Utiles, même dans l’opposition
Le rapport sur les mineurs non accompagnés en Isère a été rédigé par les trois groupes d’opposition de gauche au conseil départemental. Sylvette Rochas nous raconte l’aventure.
« Ce n’était pas prémédité, le président nous a refusé cette mission, et nous avons décidé de la faire quand même. » Sylvette Rochas, présidente du groupe communiste au conseil départemental, raconte comment les groupes communiste, socialiste et rassemblement citoyen du conseil départemental ont décidé de produire un document de 149 pages qui dresse l’état des lieux, analyse et préconise. L’indignation l’a emporté : « on ne peut pas laisser s’installer une protection de l’enfance à deux vitesses et c’est bien ce qui est en train de s’installer », résume Sylvette Rochas.
Le travail a duré un an. Il a été réalisé par six élus – Amandine Germain, Khadra Gaillard, Nadia Kirat, Bernard Michon, Sylvette Rochas et Véronique Vermorel –, deux pour chaque groupe d’opposition. « Nous avons rencontré des associations, des organisations syndicales, des élus, des familles d’hébergement, des travailleurs sociaux, raconte Sylvette Rochas, qui note en même temps que les agents du département ont eu interdiction de nous parler de même que certains professionnels qui travaillent dans des associations liées au département sur ce dossier. » Il n’en demeure pas moins que le rapport rendu public le 2 mars dernier, est riche d’informations et de perspectives pour des choix politiques respectueux des droits humains.

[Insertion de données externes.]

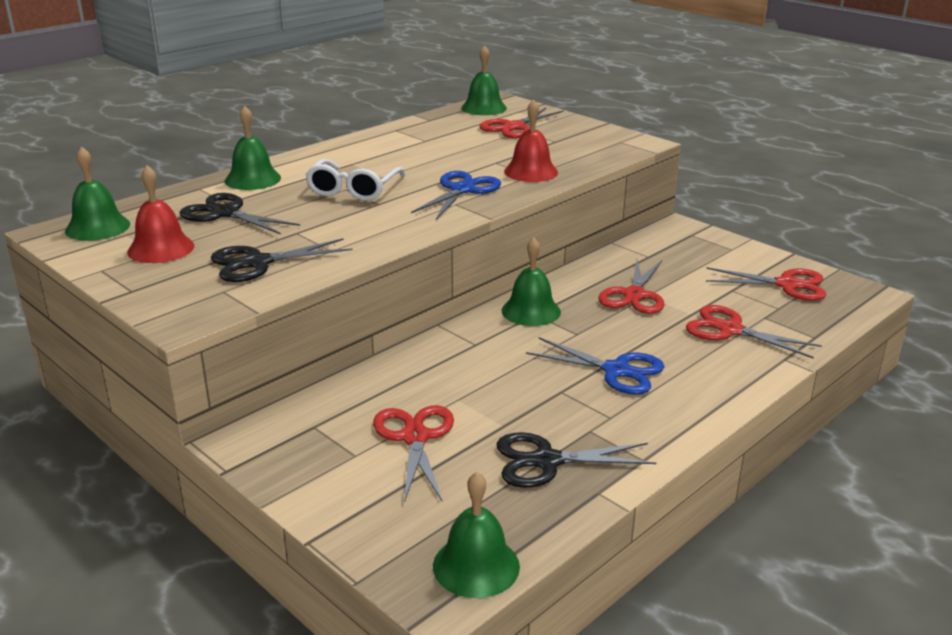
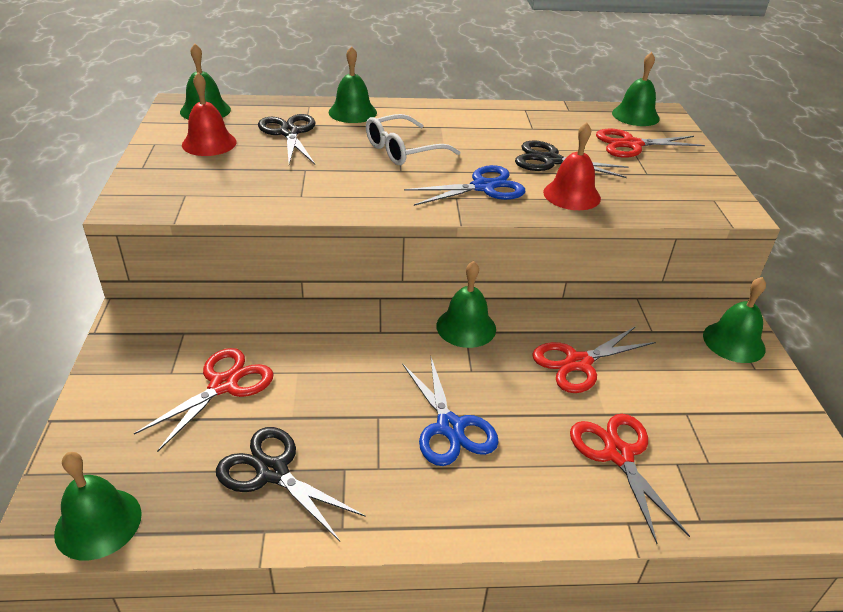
camera: 40 degrees right, 10 degrees up
black scissors [211,238,353,282] -> black scissors moved to [515,141,628,178]
red scissors [706,267,826,301] -> none
none -> green bell [703,277,766,363]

« La situation actuelle n’est pas raisonnable, insiste Sylvette Rochas, les conditions d’accueil de ces mineurs, qui sont des enfants et ont à ce titre des droits reconnus par la loi, sont trop souvent inacceptables et la rupture qui intervient à leur majorité n’est pas acceptable alors que notre société vieillit et que ces jeunes qui arrivent ne demandent qu’à se former et ont un rôle à jouer. »
Cette mission, c’est aussi une conception du rôle des élus. « Nous ne sommes pas des élus de seconde zone parce que nous sommes dans l’opposition, souligne Sylvette Rochas, nous avons bien l’intention d’intervenir sur la réalité, à partir de valeurs qui nous sont communes : c’est d’ailleurs ce qui a fait que nous avons pu travailler ensemble, par delà nos divergences qui sont bien réelles, dans le respect des uns et des autres. »
Cette année de travail a permis de nouer des liens. « Ce réseau de relations constitué va nous permettre d’intervenir avec plus d’efficacité pour les défense des droits des mineurs », avertit Sylvette Rochas.
Et maintenant ?
Outre le travail en réseau qui va se poursuivre entre élus, associations et travailleurs sociaux, la rédaction de ce rapport a donné des idées. Pourquoi ne pas intervenir avec une démarche comparable dans d’autres domaines ? Dans le domaine de l’action sociale et générale et de la façon dont la majorité de droite gère l’attribution et le suivi du RSA, il y a sans doute des choses à faire.